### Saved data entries
******

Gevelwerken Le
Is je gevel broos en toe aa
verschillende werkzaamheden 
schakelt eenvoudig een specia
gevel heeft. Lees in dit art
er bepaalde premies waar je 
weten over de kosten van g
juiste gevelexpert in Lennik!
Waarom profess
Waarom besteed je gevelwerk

******

### YOUR ASSIGNMENT
Task for the records above: copy every line in which the word "Waarom" occurs.

### RESPONSE AREA
Waarom profess
Waarom besteed je gevelwerk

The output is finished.